Yes, and city kids also eat, poop, and talk. :)

I think it's the degree that matters.

  This is simply not true. If you look at social issues like alcoholism, drug use, suicides or domestic violence ... villages have plenty of those.
Degree matters here too.
2 comments

> I think it's the degree that matters.

City kids do not have less friends then rural kids. They do not socialize less. And if their super local turns up mistreating them, they have actual option to go elsewhere.

> Degree matters here too.

Yes. Small villages have more of these. The rural culture of alcoholism and domestic violence acceptance is both something very real and traditional. What are we talking about here, seriously. You frequently had to drink with others, else you was an outsider. And if family situation turned out bad, you have literally no where to go. (It is not like it would be easy in the city. But you have to from village to city to maybe get help.)

>> City kids have friends, play outside and go visit friends.

> Yes, and city kids also eat, poop, and talk. :)

> I think it's the degree that matters.

The degree is easy to measure.
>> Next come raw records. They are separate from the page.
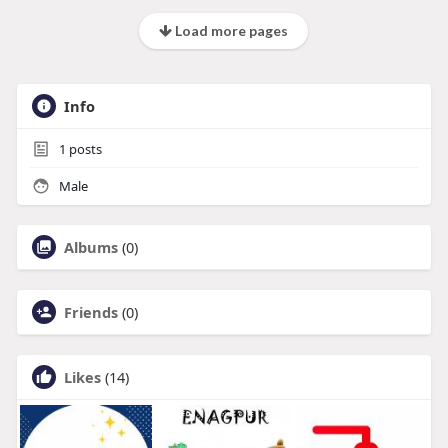
Load more pages
Info
1
posts
Male
Albums
(0)
Friends
(0)
Likes
(14)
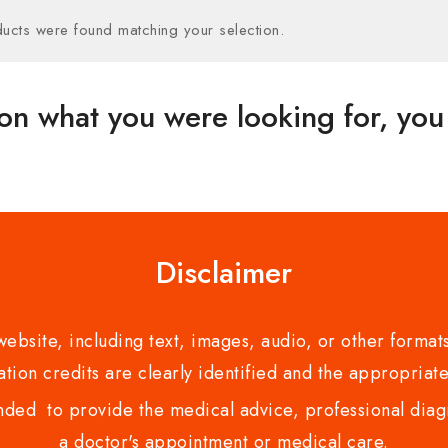
ucts were found matching your selection.
on what you were looking for, you 
Disclaimer
bsite, including text, images, audio, or other formats
tion credits are clearly identified and the appropriate
nded to provide the medical advice, professional diagno
a doctor's appointment or medical care.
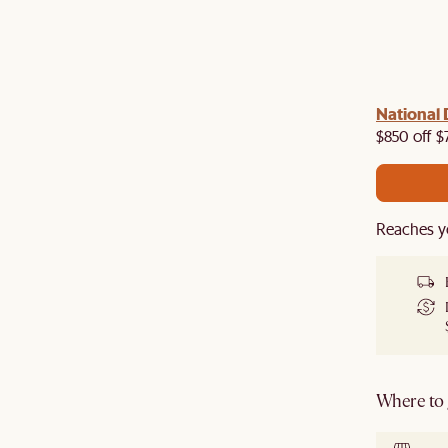
 with us!
8–10 Aug
National 
Visit us in-store from
for sweet
owroom perks.
$850 off $
Reaches y
Where to g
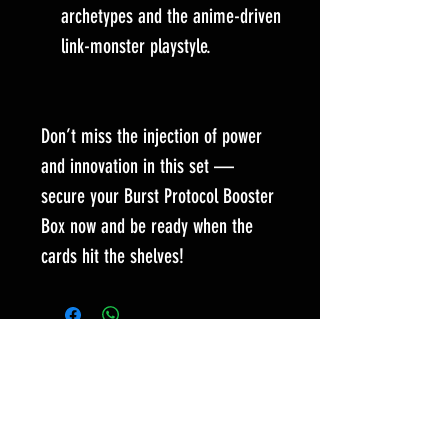
archetypes and the anime-driven
link-monster playstyle.
Don’t miss the injection of power
and innovation in this set —
secure your Burst Protocol Booster
Box now and be ready when the
cards hit the shelves!
Es posible que los artículos seleccionados
solo estén disponibles para comprar
poniéndose en contacto con nuestro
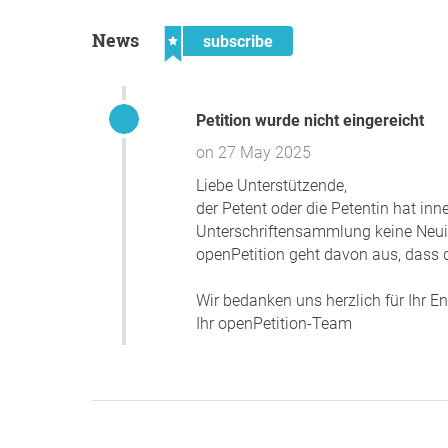
News
subscribe
Petition wurde nicht eingereicht
on 27 May 2025
Liebe Unterstützende,
der Petent oder die Petentin hat in
Unterschriftensammlung keine Neuigk
openPetition geht davon aus, dass d
Wir bedanken uns herzlich für Ihr 
Ihr openPetition-Team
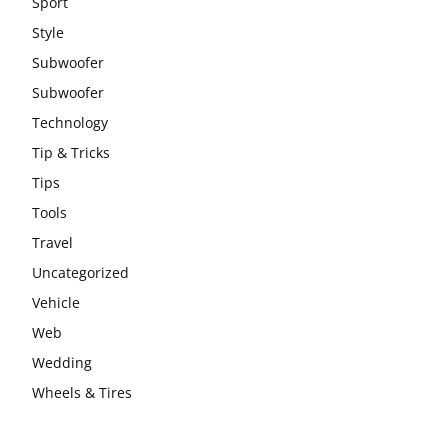
Sport
Style
Subwoofer
Subwoofer
Technology
Tip & Tricks
Tips
Tools
Travel
Uncategorized
Vehicle
Web
Wedding
Wheels & Tires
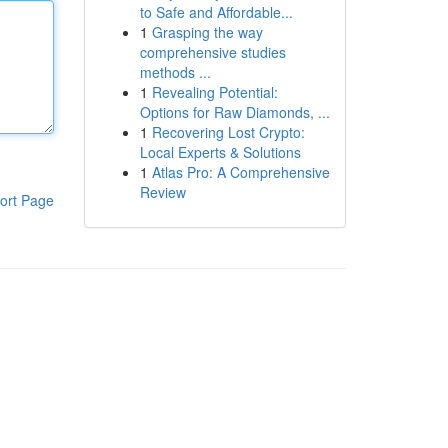
to Safe and Affordable...
1
Grasping the way
comprehensive studies
methods ...
1
Revealing Potential:
Options for Raw Diamonds, ...
1
Recovering Lost Crypto:
Local Experts & Solutions
1
Atlas Pro: A Comprehensive
Review
ort Page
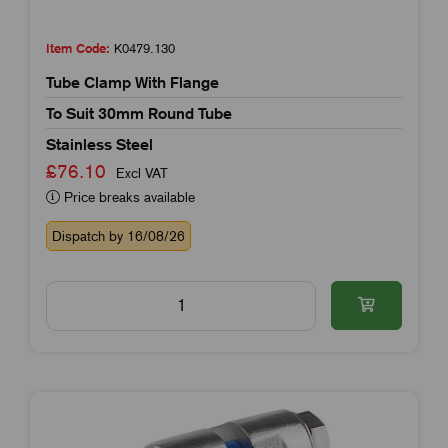
Item Code:
K0479.130
Tube Clamp With Flange
To Suit 30mm Round Tube
Stainless Steel
£76.10
Excl VAT
Price breaks available
Dispatch by 16/08/26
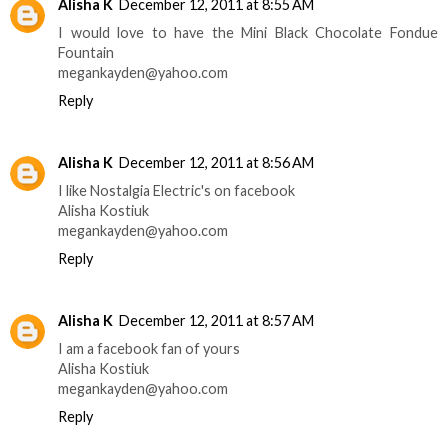
Alisha K
December 12, 2011 at 8:55 AM
I would love to have the Mini Black Chocolate Fondue
Fountain
megankayden@yahoo.com
Reply
Alisha K
December 12, 2011 at 8:56 AM
I like Nostalgia Electric's on facebook
Alisha Kostiuk
megankayden@yahoo.com
Reply
Alisha K
December 12, 2011 at 8:57 AM
I am a facebook fan of yours
Alisha Kostiuk
megankayden@yahoo.com
Reply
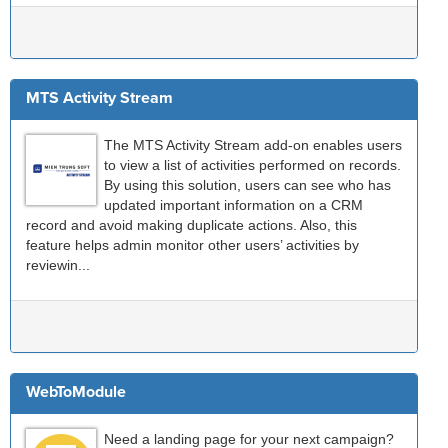
MTS Activity Stream
The MTS Activity Stream add-on enables users
to view a list of activities performed on records.
By using this solution, users can see who has
updated important information on a CRM
record and avoid making duplicate actions. Also, this
feature helps admin monitor other users’ activities by
reviewin...
WebToModule
Need a landing page for your next campaign?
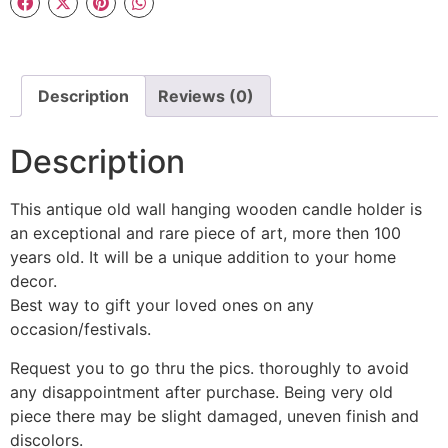
Description
Reviews (0)
Description
This antique old wall hanging wooden candle holder is
an exceptional and rare piece of art, more then 100
years old. It will be a unique addition to your home
decor.
Best way to gift your loved ones on any
occasion/festivals.
Request you to go thru the pics. thoroughly to avoid
any disappointment after purchase. Being very old
piece there may be slight damaged, uneven finish and
discolors.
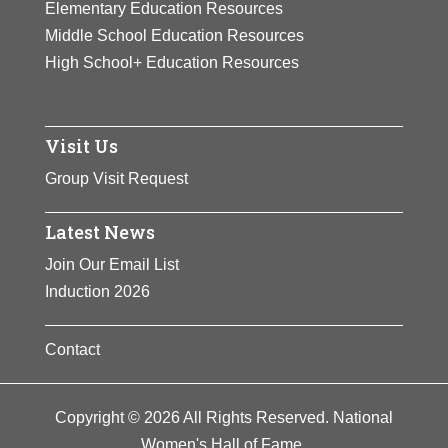
Elementary Education Resources
Middle School Education Resources
High School+ Education Resources
Visit Us
Group Visit Request
Latest News
Join Our Email List
Induction 2026
Contact
Copyright © 2026 All Rights Reserved. National
Women's Hall of Fame.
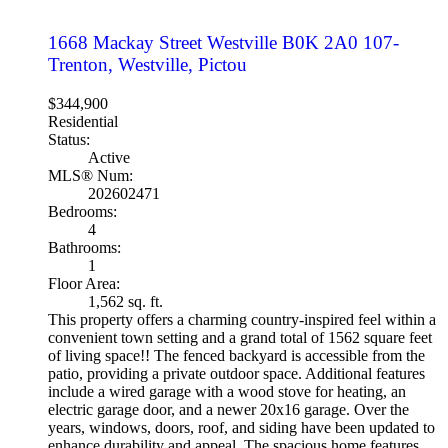
1668 Mackay Street
Westville
B0K 2A0
107-
Trenton, Westville, Pictou
$344,900
Residential
Status:
Active
MLS® Num:
202602471
Bedrooms:
4
Bathrooms:
1
Floor Area:
1,562 sq. ft.
This property offers a charming country-inspired feel within a
convenient town setting and a grand total of 1562 square feet
of living space!! The fenced backyard is accessible from the
patio, providing a private outdoor space. Additional features
include a wired garage with a wood stove for heating, an
electric garage door, and a newer 20x16 garage. Over the
years, windows, doors, roof, and siding have been updated to
enhance durability and appeal. The spacious home features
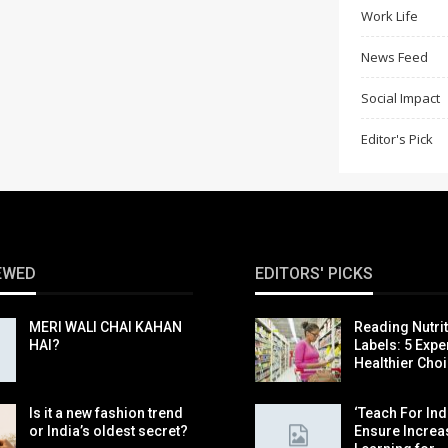
Work Life
News Feed
Social Impact
Editor's Pick
EWED
EDITORS' PICKS
MERI WALI CHAI KAHAN
Reading Nutri
HAI?
Labels: 5 Exper
Healthier Cho
Is it a new fashion trend
‘Teach For Indi
or India’s oldest secret?
Ensure Incre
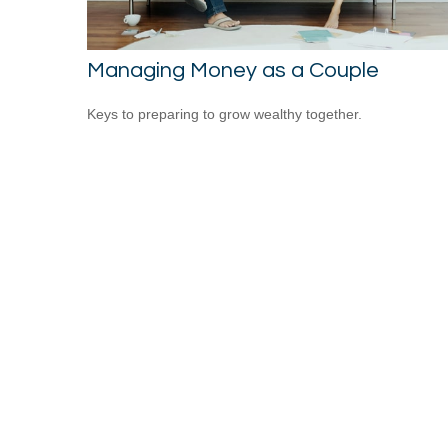
Managing Money as a Couple
Keys to preparing to grow wealthy together.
What happens on a cold winter night or generally on a day with bad weather when "play outside" and "visit friends on foot" is out of the question?

City kids can still visit friends (because they are not beholden to adults with cars) and can chose about a billion different activities (because, once again, they are not beholden to adults with cars).

Even socially city kids have a greater degree of freedom because they are not stuck with the same group of people for all eternity. A friend's kid has a more varied social life with his basketball friends than with people from his school, for example. And half of the time we don't even know where he is at any given moment because, once again, he does not depend on having an adult to drive him everywhere for any activity that is not "playing outside".